Task goal: Do these statements agree with the journal post about the Tasmanian Blenny? (a) Wayne Martin knew the fish was a blenny when photographing it. (b) Wayne uses a strobe for shore diving. (c) The photograph was taken at Daveys Bay in Port Phillip Bay, Victoria. Answer yes or no for each, quoting the deciding words of the post.

Page excerpt:
--------

Diario del proyecto Australasian Fishes

Archivos de Diario para marzo 2018

07 de marzo de 2018

Spot the Blenny!

Many of the 40 Australasian Fishes journal posts have reported 'findings' made by the community. This journal post, however, 'just' shows a terrific image.
The photograph was taken by Wayne Martin at Daveys Bay in Port Phillip Bay, Victoria. It shows a Tasmanian Blenny, Parablennius tasmanianus (view gallery) 'sheltering' in a colonial sea anemone.
Wayne stated, "I had no idea it was a blenny at the time - I did see the tentacle above the eye, but the transparent tail made me question its identity. It made an interesting experience watching it darting around the zoanthids" (colonial sea anemones).
As a keen diver, Wayne has become increasingly concerned by human-induced changes to his local marine environment. These include seeing introduced polychaetes, anchors that destroy old sponges and mussel beds, and dozens of tins of cat food that are thrown overboard to attract angling fishes.
Wayne stated, "I enjoy shore diving, so I don’t bother with a strobe because it is troublesome to carry too much gear on land. I use an RX100 – IV with Fantasea housing. It has a 1” sensor so I don’t have too much noise with my photos."

--------

Extracted records:
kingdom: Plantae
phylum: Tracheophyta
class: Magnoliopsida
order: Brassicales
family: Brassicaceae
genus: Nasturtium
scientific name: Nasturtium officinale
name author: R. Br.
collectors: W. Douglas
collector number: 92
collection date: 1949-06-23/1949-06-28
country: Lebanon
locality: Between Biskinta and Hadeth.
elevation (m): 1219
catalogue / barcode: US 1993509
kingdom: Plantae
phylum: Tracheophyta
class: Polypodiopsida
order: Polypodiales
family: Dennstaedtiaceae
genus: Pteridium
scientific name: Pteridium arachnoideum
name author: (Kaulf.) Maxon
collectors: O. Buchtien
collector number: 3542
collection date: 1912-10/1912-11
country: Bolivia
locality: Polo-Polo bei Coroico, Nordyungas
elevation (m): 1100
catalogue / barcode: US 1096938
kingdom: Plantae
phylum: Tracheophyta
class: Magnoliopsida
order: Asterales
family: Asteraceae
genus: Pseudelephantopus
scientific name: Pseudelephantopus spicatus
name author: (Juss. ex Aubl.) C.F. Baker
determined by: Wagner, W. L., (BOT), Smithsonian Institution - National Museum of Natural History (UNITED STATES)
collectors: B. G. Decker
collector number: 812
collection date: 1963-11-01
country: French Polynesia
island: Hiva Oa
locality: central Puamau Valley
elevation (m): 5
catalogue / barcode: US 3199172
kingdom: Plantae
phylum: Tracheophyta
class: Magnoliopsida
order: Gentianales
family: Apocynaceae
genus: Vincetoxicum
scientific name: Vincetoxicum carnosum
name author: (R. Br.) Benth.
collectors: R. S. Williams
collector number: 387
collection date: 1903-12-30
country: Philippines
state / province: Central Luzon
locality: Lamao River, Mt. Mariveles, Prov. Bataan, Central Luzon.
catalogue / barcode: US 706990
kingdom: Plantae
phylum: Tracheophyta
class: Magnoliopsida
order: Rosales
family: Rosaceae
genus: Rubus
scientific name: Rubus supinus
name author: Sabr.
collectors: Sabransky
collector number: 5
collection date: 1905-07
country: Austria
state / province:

--------

Response box:
(a) No: "I had no idea it was a blenny at the time"
(b) No: "I don’t bother with a strobe because it is troublesome to carry too much gear on land"
(c) Yes: "The photograph was taken by Wayne Martin at Daveys Bay in Port Phillip Bay, Victoria"